[ACTIONS TO TAKE]:
1/ Answer these questions from the Gardyn security advisory:
(a) What CVSS 3.1 score does it give?
(b) Which company is listed as the vendor?
(c) Camera images from about how many devices can the hardcoded key reach?
2/ Pick up the Gardyn security advisory after its last sentence and keep writing it.

[DOCUMENT SECTION]:
== == ==
CERT/CC VU#653116 | CISA Advisory ICSA-26-055-03 | All CVEs | Case Repository
| Field | Value |
|---|---|
| CVE | CVE-2025-10681 |
| ICSA | ICSA-26-055-03 |
| CVSS 3.1 | 8.6 (High) |
| Vector | CVSS:3.1/AV:N/AC:L/PR:N/UI:N/S:U/C:H/I:L/A:L |
| CWE | CWE-798 (Use of Hard-coded Credentials) |
| Researcher | Michael Groberman — Gr0m |
| Published | 2026-02-24 |
| Field | Value |
|---|---|
| Vendor | Gardyn |
| Product | Gardyn Home Kit 1.0, 2.0, 3.0, 4.0; Gardyn Studio 1.0, 2.0 |
| Component | Device firmware, mobile application |
| Affected Versions | All firmware versions, Mobile App all versions |
An Azure Blob Storage account key is hardcoded in both the Gardyn device firmware and mobile application. This account-level credential grants access to all blob containers including OTA firmware updates, device logs, and camera images from approximately 115,000 devices.
== == ==
(Collected data)
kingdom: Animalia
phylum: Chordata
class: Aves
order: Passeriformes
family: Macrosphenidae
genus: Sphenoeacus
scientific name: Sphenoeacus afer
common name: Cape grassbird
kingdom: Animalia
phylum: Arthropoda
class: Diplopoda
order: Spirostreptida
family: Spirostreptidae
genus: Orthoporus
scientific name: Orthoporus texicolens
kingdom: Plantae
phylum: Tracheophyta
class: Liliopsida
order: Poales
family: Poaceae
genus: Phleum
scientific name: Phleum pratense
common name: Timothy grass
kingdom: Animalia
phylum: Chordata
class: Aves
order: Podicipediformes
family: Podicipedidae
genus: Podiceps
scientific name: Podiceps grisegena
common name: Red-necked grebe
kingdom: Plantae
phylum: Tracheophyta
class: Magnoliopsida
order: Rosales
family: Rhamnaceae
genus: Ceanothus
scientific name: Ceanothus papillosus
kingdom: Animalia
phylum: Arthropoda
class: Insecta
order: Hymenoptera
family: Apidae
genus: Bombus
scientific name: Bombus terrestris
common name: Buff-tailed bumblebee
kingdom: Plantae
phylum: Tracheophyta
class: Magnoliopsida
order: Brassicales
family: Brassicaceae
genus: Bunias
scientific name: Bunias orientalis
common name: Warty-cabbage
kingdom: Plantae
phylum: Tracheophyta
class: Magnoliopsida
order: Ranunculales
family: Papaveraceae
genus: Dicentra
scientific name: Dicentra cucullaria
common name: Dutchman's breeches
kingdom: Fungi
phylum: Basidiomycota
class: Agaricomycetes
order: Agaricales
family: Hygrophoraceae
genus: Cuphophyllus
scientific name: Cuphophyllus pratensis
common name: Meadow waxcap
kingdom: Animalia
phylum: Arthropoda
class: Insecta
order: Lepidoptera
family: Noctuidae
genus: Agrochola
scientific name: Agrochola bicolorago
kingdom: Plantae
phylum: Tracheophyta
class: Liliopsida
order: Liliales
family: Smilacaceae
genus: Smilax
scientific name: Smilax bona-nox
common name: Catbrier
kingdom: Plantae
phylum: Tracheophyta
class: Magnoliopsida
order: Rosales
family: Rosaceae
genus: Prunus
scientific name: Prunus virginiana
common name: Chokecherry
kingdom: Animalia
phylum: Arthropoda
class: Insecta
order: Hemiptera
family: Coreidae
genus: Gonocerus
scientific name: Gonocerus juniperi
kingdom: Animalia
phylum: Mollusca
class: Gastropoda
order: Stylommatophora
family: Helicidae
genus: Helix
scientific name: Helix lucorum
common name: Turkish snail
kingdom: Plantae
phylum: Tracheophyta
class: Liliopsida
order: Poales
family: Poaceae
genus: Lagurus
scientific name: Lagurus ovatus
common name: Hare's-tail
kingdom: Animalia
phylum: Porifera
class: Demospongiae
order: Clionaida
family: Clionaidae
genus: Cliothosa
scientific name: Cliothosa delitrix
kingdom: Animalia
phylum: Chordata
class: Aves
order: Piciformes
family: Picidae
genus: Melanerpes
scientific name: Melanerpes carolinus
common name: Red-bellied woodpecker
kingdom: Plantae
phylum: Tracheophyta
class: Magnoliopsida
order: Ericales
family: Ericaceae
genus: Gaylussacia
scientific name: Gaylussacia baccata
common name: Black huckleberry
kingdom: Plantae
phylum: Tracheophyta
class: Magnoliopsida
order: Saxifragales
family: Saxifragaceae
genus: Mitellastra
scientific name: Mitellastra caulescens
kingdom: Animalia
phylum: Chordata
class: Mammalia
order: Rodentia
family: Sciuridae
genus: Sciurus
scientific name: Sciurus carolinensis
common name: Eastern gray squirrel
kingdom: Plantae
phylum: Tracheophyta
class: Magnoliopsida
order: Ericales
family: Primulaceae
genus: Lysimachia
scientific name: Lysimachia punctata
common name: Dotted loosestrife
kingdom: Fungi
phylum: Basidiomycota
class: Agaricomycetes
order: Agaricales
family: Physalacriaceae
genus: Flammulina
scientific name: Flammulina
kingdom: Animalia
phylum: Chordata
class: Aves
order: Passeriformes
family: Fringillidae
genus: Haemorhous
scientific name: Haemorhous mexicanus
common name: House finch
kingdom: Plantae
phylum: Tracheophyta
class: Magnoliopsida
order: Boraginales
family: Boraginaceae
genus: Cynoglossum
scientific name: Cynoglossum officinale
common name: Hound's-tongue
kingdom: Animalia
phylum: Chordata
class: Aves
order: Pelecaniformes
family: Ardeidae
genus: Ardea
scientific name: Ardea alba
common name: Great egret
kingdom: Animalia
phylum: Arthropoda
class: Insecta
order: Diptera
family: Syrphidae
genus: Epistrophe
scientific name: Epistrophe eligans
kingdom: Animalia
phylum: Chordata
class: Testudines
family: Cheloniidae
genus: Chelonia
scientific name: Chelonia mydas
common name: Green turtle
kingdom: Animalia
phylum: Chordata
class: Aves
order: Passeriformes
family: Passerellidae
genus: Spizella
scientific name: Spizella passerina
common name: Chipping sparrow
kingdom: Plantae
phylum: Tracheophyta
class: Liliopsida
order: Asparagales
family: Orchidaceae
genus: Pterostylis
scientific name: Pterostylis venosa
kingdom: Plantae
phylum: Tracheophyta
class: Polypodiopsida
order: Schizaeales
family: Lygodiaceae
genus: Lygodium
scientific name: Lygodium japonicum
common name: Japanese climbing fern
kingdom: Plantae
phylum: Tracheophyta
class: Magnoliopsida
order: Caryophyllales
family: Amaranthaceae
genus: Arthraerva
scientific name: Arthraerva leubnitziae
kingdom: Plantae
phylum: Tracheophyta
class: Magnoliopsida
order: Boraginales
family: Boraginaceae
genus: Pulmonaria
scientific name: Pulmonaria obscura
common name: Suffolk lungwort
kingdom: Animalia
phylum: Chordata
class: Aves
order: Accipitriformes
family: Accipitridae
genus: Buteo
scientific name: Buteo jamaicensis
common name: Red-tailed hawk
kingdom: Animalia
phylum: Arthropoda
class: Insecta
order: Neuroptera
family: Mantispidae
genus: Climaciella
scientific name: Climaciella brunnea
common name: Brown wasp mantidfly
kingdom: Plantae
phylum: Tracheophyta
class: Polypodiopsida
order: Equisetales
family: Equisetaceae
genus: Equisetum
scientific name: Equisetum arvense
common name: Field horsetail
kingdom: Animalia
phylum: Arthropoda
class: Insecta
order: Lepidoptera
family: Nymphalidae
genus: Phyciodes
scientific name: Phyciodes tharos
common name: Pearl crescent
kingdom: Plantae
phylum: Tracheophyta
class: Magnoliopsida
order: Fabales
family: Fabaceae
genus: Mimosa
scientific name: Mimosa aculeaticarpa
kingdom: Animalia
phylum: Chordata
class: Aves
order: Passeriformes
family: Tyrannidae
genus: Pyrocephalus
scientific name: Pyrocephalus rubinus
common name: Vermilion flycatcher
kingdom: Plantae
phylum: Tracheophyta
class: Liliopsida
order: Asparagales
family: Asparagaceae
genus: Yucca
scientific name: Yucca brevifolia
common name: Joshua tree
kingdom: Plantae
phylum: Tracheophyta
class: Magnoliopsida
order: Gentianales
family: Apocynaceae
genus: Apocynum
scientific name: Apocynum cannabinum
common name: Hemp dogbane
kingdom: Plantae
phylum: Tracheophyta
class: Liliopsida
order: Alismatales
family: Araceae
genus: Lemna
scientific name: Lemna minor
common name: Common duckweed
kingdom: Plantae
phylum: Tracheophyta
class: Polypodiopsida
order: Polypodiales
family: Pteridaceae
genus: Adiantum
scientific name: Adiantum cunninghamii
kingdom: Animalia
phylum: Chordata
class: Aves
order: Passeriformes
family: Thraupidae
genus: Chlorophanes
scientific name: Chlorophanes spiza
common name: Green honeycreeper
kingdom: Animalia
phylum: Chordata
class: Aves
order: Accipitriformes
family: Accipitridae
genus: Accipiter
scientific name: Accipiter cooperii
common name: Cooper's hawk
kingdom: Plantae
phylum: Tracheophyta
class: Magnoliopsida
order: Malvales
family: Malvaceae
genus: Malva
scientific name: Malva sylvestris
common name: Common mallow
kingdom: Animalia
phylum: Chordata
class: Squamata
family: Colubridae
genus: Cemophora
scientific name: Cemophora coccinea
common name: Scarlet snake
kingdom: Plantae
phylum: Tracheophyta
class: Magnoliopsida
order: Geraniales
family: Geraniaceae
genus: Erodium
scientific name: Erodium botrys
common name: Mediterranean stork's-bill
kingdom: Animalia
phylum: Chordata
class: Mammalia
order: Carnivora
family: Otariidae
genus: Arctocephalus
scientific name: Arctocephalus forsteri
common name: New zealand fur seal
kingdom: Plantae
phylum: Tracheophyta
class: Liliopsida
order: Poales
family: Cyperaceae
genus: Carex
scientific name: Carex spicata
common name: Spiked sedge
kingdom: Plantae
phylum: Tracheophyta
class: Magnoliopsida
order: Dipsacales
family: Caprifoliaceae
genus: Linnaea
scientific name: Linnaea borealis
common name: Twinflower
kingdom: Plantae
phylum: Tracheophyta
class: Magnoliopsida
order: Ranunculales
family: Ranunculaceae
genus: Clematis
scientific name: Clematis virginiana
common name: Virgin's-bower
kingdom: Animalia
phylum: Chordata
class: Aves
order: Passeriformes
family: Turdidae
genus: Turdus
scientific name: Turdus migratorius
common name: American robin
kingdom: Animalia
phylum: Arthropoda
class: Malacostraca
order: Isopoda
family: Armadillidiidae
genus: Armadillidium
== == ==
[ANSWERS GIVEN]:
1/
(a) 8.6 (High)
(b) Gardyn
(c) Approximately 115,000

2/
Account names removed — Specific Azure resource identifiers have been removed from this public disclosure to reduce attacker enablement.
Three Azure Blob Storage accounts are accessible via the hardcoded key. They serve camera still images, device logs, OTA updates, timelapse videos (constructed from still images), and thumbnail images — all at account-level (full access) permissions. The Gardyn camera does not capture or store audio streams; all camera-related media is image-based.
The storage account key is embedded in:
- Device firmware — plaintext in configuration files under
/usr/local/etc/gardyn/ - Mobile application — React Native Hermes bytecode in
index.android.bundle
Container names removed — Specific resource identifiers have been removed from this public disclosure to reduce attacker enablement.
Enumeration revealed containers containing home interior camera images (~115,000 cameras), device diagnostic logs (5+ years), timelapse recordings, and firmware update packages. Camera image, log, and OTA update containers have read/write access.
Write access to the OTA firmware container provides architectural access to the firmware update pipeline.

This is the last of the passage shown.